Reasons why BYOD is increasing
Right off the bat, the survey found that the use of personal devices for work has been increasing. One reason for this is convenience. As more people work remotely or adopt a hybrid approach, employees want to be able to do their jobs from anywhere and at any time, which often requires that they use their own PC or mobile device.
Another reason for BYOD is comfort. People are already familiar with their own devices and apps, which lessens the learning curve involved in using a different, company-issued device.
How employees use personal devices for work
Amid the rise in BYOD, these are the three most common work-related tasks that people perform on their personal devices, according to SlashNext’s survey (Figure A):
- 66% of the employees use their personal texting apps for work.
- 59% use their personal and private messaging apps for work.
- 57% sometimes use their work email for personal reasons.
The survey also revealed that 85% of employers require work-related apps to be installed on their employees’ personal devices.
How BYOD can lead to security threats
The downside here is that this blurring of personal and work devices and use can easily lead to security threats. Among those surveyed:
- 71% said they store sensitive work passwords on their personal phone, opening the door to compromise.
- 43% of the employees have been the target of a phishing attack on their personal device.
In response, 95% of the security professionals surveyed said that phishing attacks delivered via private messaging apps are a growing concern.
“Most enterprises support some form of BYOD, which brings a consumer-level hack into the realm of an enterprise being compromised,” said Bud Broomhead, CEO at cyber hygiene firm Viakoo.
“Ensuring that employees are not using personal passwords in their work environment can help to reduce the possibility of compromise, however, the blurred lines between work life and home life are making it easier for cyber criminals to perform exploits aimed at enterprise systems and data.”

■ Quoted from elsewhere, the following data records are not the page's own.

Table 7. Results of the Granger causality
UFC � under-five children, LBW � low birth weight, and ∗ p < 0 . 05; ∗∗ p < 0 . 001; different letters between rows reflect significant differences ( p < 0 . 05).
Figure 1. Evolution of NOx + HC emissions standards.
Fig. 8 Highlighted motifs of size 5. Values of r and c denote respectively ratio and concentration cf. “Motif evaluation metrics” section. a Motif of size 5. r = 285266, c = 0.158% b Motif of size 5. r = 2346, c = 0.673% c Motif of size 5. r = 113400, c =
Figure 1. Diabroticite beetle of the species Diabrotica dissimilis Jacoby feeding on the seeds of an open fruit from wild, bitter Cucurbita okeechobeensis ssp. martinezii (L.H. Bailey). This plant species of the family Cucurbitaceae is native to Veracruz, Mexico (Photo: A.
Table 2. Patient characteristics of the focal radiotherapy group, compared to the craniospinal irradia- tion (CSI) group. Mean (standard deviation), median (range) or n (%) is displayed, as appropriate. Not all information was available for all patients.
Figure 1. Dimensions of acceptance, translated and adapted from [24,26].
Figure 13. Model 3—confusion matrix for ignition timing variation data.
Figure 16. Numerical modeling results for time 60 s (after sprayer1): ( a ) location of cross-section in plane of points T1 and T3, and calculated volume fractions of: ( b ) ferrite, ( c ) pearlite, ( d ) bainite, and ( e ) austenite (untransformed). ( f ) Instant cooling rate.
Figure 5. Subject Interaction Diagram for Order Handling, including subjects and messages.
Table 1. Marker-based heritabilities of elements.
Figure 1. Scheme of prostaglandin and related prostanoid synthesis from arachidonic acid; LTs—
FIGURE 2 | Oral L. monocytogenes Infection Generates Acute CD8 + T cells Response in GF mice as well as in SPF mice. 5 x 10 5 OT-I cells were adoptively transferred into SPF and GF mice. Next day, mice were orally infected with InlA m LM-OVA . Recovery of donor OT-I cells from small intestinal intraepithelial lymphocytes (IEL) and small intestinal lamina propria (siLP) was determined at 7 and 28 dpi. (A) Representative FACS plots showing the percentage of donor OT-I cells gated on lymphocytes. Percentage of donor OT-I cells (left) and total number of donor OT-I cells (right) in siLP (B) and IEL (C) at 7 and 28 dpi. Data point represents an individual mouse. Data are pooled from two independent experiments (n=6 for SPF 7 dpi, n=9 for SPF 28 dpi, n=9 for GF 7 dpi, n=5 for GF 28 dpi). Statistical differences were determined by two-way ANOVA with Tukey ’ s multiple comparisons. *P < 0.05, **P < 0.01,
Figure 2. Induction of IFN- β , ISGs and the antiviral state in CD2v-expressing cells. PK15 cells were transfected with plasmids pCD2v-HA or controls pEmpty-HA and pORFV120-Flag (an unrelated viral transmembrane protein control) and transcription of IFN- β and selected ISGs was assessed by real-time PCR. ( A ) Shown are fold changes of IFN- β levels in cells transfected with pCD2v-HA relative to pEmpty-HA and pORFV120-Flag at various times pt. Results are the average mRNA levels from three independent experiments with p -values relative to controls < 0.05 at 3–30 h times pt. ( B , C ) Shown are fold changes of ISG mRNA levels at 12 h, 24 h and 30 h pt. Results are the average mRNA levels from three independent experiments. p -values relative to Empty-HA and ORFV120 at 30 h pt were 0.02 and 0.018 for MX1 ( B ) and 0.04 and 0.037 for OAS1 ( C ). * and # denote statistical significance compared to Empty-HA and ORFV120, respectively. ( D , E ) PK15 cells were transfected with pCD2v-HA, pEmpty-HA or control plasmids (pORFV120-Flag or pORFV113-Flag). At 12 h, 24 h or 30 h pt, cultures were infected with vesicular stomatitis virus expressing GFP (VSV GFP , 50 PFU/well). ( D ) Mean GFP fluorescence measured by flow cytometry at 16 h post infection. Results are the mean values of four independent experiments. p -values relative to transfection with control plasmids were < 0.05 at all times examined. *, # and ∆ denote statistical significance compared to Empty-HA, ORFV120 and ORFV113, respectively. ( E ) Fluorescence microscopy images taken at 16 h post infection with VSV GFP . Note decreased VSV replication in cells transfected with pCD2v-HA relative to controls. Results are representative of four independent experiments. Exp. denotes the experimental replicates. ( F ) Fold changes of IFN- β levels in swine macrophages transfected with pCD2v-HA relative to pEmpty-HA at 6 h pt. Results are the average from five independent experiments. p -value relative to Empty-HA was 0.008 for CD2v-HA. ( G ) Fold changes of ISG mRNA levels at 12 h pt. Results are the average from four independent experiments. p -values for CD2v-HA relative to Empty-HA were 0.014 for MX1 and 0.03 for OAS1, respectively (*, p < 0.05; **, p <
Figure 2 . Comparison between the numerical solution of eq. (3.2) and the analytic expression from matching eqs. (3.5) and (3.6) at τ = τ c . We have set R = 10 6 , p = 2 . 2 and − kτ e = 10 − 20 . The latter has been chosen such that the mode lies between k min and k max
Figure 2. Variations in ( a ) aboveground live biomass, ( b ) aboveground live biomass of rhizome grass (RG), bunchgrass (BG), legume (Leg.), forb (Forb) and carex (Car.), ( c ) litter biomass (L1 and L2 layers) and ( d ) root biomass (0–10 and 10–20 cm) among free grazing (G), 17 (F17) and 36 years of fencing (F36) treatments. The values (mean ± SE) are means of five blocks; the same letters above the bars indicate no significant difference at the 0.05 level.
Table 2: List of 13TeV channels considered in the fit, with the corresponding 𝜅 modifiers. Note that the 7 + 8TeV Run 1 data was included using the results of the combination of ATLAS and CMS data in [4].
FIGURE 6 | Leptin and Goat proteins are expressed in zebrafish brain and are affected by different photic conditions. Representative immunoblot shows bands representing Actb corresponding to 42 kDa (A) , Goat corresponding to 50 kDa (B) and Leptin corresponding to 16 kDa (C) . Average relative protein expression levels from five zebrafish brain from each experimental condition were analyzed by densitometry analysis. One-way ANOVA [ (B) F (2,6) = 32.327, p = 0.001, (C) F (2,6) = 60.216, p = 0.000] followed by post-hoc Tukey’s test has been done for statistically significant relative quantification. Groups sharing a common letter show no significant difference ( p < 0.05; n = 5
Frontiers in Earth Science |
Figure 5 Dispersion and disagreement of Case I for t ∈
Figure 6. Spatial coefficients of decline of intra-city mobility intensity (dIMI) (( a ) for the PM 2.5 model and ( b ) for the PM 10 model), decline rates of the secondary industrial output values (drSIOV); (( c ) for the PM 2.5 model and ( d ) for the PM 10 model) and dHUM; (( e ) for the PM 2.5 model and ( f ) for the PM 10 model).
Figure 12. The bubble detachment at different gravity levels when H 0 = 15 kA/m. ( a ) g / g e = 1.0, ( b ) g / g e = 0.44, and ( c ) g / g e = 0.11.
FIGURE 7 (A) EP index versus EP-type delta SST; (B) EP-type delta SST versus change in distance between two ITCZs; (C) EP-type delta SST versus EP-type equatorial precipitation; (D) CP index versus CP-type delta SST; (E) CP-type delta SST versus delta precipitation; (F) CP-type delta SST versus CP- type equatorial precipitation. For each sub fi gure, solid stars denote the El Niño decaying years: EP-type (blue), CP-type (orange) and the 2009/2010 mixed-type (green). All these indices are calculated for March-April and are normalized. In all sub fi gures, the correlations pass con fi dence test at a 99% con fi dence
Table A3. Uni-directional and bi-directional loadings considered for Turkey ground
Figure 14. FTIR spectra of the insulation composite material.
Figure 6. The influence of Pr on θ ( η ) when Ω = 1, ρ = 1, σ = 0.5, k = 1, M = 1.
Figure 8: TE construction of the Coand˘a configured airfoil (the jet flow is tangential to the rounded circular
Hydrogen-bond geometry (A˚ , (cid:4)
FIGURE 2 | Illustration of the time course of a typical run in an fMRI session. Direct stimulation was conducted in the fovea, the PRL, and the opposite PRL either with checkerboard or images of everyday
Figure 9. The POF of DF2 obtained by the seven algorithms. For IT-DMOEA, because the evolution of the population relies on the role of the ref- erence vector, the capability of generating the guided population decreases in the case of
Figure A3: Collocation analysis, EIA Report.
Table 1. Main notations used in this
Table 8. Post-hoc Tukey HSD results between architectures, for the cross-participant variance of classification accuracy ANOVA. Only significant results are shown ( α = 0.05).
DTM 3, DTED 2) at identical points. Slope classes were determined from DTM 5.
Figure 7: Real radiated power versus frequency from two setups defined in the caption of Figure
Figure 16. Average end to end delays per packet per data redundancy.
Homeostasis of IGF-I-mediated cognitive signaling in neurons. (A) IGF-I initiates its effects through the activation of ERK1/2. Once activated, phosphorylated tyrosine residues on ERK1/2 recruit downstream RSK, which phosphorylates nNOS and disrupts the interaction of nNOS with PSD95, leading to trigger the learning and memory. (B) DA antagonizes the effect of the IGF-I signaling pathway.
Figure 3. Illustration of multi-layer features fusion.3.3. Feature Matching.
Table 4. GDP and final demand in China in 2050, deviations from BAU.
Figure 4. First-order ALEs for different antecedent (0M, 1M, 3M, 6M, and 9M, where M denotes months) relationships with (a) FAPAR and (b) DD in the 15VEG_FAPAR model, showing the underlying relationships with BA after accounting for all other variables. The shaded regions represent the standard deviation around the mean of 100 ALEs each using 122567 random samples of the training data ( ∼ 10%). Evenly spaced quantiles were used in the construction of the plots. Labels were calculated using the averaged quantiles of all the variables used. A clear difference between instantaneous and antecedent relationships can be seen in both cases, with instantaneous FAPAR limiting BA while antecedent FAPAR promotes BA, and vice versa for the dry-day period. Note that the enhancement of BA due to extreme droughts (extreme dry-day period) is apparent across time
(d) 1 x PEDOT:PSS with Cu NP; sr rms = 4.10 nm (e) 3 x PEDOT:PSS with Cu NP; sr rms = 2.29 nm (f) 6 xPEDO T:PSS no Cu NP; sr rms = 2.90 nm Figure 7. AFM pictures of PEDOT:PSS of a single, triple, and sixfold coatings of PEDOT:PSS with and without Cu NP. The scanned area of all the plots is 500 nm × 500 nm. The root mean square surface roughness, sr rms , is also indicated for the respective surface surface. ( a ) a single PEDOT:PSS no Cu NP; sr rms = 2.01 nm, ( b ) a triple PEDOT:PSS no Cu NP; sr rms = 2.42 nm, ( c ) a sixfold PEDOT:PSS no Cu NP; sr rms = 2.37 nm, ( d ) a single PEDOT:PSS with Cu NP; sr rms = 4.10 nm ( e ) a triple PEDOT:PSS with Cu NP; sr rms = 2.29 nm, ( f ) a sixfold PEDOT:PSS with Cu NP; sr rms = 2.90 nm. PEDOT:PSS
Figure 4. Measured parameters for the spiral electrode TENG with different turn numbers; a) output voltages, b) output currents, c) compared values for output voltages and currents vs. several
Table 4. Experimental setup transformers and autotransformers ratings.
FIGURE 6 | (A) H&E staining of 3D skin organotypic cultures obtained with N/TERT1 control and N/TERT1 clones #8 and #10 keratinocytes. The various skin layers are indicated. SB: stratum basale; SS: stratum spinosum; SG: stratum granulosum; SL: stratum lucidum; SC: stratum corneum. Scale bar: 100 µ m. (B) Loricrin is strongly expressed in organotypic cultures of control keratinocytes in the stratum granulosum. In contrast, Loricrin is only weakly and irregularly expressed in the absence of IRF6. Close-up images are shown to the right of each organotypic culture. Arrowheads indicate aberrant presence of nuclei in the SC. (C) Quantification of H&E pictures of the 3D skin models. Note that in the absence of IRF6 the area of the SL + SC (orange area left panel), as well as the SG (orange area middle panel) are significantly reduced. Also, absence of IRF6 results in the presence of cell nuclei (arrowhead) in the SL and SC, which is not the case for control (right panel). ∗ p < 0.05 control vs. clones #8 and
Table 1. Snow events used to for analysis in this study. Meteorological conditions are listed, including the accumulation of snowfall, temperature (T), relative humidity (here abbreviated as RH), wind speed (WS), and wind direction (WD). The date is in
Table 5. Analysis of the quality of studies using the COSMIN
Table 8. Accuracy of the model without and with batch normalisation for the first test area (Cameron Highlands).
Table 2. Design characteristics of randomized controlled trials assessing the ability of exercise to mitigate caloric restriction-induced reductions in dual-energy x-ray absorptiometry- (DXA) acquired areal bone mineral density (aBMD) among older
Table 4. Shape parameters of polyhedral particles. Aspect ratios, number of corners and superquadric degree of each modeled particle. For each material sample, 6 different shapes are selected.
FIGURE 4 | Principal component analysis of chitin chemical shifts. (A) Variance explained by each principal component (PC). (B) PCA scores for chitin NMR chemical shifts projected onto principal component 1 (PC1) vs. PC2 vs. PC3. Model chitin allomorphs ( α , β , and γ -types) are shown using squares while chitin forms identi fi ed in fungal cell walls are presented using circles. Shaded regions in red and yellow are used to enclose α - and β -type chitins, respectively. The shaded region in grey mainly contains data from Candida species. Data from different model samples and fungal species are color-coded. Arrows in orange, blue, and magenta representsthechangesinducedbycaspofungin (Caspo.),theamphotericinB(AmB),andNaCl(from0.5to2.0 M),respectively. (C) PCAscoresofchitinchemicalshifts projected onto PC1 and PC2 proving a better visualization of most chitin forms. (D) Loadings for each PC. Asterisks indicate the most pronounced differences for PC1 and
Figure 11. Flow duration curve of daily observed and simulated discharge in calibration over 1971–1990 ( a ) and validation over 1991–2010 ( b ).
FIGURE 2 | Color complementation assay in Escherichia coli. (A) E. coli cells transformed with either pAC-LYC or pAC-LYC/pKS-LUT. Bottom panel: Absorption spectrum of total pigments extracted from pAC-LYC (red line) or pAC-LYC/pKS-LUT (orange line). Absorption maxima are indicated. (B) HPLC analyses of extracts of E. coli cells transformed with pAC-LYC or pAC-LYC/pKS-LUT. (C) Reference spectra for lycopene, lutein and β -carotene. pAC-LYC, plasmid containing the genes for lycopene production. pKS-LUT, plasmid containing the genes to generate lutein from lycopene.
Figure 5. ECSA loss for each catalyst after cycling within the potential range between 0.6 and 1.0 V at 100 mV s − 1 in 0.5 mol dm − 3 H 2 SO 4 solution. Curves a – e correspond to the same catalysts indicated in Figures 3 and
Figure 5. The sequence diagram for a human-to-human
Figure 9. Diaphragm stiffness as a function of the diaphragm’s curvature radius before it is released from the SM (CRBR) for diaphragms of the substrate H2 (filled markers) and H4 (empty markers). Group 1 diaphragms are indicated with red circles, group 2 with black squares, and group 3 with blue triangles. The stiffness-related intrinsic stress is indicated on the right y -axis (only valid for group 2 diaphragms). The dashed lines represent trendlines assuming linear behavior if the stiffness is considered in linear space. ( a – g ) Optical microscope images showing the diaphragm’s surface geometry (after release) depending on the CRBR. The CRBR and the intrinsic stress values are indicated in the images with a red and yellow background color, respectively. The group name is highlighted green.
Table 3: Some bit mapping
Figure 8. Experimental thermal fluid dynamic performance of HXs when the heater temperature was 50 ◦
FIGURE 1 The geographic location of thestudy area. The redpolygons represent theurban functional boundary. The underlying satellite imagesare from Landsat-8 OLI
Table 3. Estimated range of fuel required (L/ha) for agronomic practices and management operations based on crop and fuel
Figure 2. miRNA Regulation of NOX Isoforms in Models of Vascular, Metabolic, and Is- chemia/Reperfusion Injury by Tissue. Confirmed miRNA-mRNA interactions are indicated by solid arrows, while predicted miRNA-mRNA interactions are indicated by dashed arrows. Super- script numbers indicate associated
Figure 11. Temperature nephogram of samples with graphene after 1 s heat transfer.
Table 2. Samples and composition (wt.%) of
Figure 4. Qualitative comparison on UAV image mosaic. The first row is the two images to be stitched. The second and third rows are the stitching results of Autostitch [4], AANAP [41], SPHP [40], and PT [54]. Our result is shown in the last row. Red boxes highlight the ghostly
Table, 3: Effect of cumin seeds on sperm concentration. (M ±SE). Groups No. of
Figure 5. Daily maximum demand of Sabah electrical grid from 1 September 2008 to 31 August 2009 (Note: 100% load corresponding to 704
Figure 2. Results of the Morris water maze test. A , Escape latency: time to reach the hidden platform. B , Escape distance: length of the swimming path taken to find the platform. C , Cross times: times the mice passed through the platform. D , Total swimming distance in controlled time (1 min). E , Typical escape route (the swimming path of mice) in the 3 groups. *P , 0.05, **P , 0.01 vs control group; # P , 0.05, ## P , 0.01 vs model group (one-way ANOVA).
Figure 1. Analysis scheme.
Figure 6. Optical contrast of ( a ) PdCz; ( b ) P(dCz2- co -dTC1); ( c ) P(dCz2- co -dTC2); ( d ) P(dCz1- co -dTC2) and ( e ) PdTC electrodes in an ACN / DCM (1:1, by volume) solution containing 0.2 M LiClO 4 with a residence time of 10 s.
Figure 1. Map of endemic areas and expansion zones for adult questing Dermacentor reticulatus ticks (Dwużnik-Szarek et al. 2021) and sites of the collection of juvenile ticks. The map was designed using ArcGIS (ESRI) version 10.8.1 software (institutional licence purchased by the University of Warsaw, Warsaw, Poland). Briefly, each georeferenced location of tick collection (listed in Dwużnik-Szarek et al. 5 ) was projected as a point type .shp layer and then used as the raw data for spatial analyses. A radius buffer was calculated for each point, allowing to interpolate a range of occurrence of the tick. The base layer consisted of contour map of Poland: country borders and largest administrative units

How BYOD can lead to control and privacy challenges
The use of BYOD can also trigger control and privacy issues. For instance:
- Do IT and help desk staff have the freedom and responsibility to enforce company policies on personal devices? If so, how do they make sure those devices are configured and updated to adhere to security best practices?
- Are there legal and compliance issues involved in storing sensitive work data on personal devices, especially if such devices are ever lost or stolen?
Among the security pros surveyed, 90% said that protecting the personal devices of employees is a top priority. However, only 63% said that they have the right tools to accomplish this. In addition, 89% of them said that they have legal concerns about having access to the private data of employees.
Possible solutions to these BYOD security challenges
With many threats targeting mobile devices, 81% of security pros believe that security and privacy issues can be addressed by giving employees a separate phone just for work. But even with two phones, many employees still use their own device for work tasks, which actually doubles the attack surface for cybercriminals to exploit.
One way to deal with this might be to establish a policy to govern the use of both a work phone and a personal phone.
Security training is often touted as another way to prevent attacks, by teaching employees how to avoid them. However, 98% of security professionals surveyed said that, even with regular training, employees are still vulnerable to phishing attacks and other threats.
Security training is a good starting point, according to Broomhead. But beyond the basic training, employers should have a way to test or audit employees to make sure the instructions they receive are actually being followed. Further, organizations with IoT devices need to keep them on separate networks and ensure that they’re updated with the latest security fixes, Broomhead added.
“The good news is this is not an unfamiliar situation,” Broomhead said. “Enterprise IoT devices typically operate on networks not managed by corporate IT, and the best practices from IoT security directly apply in work from home situations.”